Но сын не одумался и, отработав ещё две положенные недели, остался один на один в схватке с противоречивым и враждебным ему миром.
Не всегда в мироздании явления, поступки, мысли идут по заранее обозначенному пути, иногда даже огромные вселенские тела сходят с привычной траектории, а что уж говорить о каких-то мелких земных событиях. Вот, например, февраль на уральских просторах всегда был самым холодным месяцем, ртутные столбики могли частенько перемахнуть и за минус сорок, ветра и метели хорохорились не на шутку, а в этом году февраль всех обманул, сломал привычное видение – сыпал снегом, капал с крыш, угомонил метели.
Юрий Алексеевич тоже решил поступить как этот февраль – неожиданно – уволился из школы и запил. Увещевания матери, повозки его в больницу, капельницы – действовали невпечатляюще. Горше всего же был тот факт, что физика без прикрас можно было назвать хорошим учителем, стезя эта ему поддалась; и пусть не так долго выступал он в этой роли, но пользу бы ощутимую принести на этом поприще мог. Недаром ведь директора школ, узнав об увольнении, ринулись звонить, не дожидаясь, пока он сам придёт узнавать о вакансиях. Но учитель либо не отвечал, либо поднимая трубку в пьяной неадекватности, не мог понять кто и что от него хочет и посылал крутым словцом. Сам же он не переступил порог ни одной школы.
Утро для себя он перенёс на послеобеденное время, когда за окнами уже играло солнышко, а ребятня спешила с уроков; физик тогда просыпался с неизменно гудящей головой, вырубал уставший телевизор, шарил в поисках недопитого, заваривал быстрый кофе, погружаясь в ВК. Потом пытался соорудить что-нибудь поесть, шёл затариваться, пил, ругался с матерью, приходившей каждый вечер и пытавшейся внушить сыну всякие правильности, расшевелить.
И таким макаром жизнь доходила до крайней точки, рушилась; так бездарно и страшно пропадали молодость, талант, задор, раздавленные простой системой, созданной самыми обычными людьми, которые её подпитывали, укрепляли, холили и одновременно ненавидели, и мечтали о её разрушении.

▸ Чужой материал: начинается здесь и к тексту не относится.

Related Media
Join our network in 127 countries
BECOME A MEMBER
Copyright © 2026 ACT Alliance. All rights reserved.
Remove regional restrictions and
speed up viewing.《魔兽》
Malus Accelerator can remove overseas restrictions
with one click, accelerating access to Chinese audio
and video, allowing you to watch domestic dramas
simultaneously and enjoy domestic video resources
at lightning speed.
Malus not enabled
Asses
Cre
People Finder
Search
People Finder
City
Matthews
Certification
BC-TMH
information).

Странная это была система, странные люди, странные обстоятельства. Наверное, ему нужно было попытаться подстроиться, быть как все, но он не смог вписаться. Хотя, конечно, вполне можно было закрыть глаза и размеренно идти дальше, как шествовали десятки и сотни других. Но и противовес найти тоже не мог. Поэтому выходило, что они все там в учительских, они мудрее: высунут нос из системы, не увидят другого берега и юрк обратно, махнут рукой, глаза прищурят и живут себе дальше. А он слишком далеко нос высунул, так далеко, что силы юркнуть обратно уже не осталось.
– Вот и сиди теперь один с носом, – показывал учитель себе язык в зеркало, открывая очередного «дизеля».

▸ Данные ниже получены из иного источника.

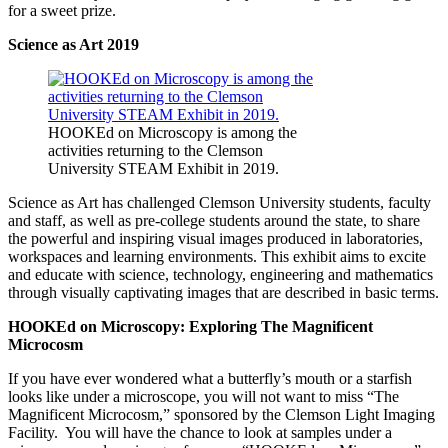
for a sweet prize.
Science as Art 2019
HOOKEd on Microscopy is among the
activities returning to the Clemson
University STEAM Exhibit in 2019.
Science as Art has challenged Clemson University students, faculty
and staff, as well as pre-college students around the state, to share
the powerful and inspiring visual images produced in laboratories,
workspaces and learning environments. This exhibit aims to excite
and educate with science, technology, engineering and mathematics
through visually captivating images that are described in basic terms.
HOOKEd on Microscopy: Exploring The
Magnificent
Microcosm
If you have ever wondered what a butterfly’s mouth or a starfish
looks like under a microscope, you will not want to miss “The
Magnificent Microcosm,” sponsored by the Clemson Light Imaging
Facility. You will have the chance to look at samples under a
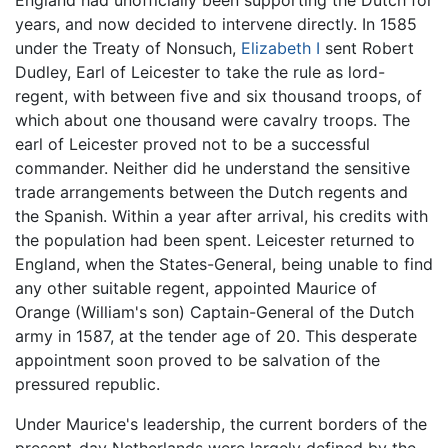
England had unofficially been supporting the Dutch for
years, and now decided to intervene directly. In 1585
under the Treaty of Nonsuch,
Elizabeth I
sent Robert
Dudley, Earl of Leicester to take the rule as lord-
regent, with between five and six thousand troops, of
which about one thousand were cavalry troops. The
earl of Leicester proved not to be a successful
commander. Neither did he understand the sensitive
trade arrangements between the Dutch regents and
the Spanish. Within a year after arrival, his credits with
the population had been spent. Leicester returned to
England, when the States-General, being unable to find
any other suitable regent, appointed Maurice of
Orange (William's son) Captain-General of the Dutch
army in 1587, at the tender age of 20. This desperate
appointment soon proved to be salvation of the
pressured republic.
Under Maurice's leadership, the current borders of the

В замочной скважине скрипнул ключ.
– О, пришли мне уроки морали преподавать, – встретил он мать в прихожей.
– Ирод, – вместо приветствия бросила она в сердцах, снимая пальто.
Физик подхватил принесённые матерью пакеты «пятёрочки» и прошествовал на кухню.
– Сын! Ну сколько можно? – с горечью спросила Анна Сергеевна, сделав ставший привычным обход по квартире – за диван, под стол были запрятаны пустые бутылки, в холодильнике имелся запас.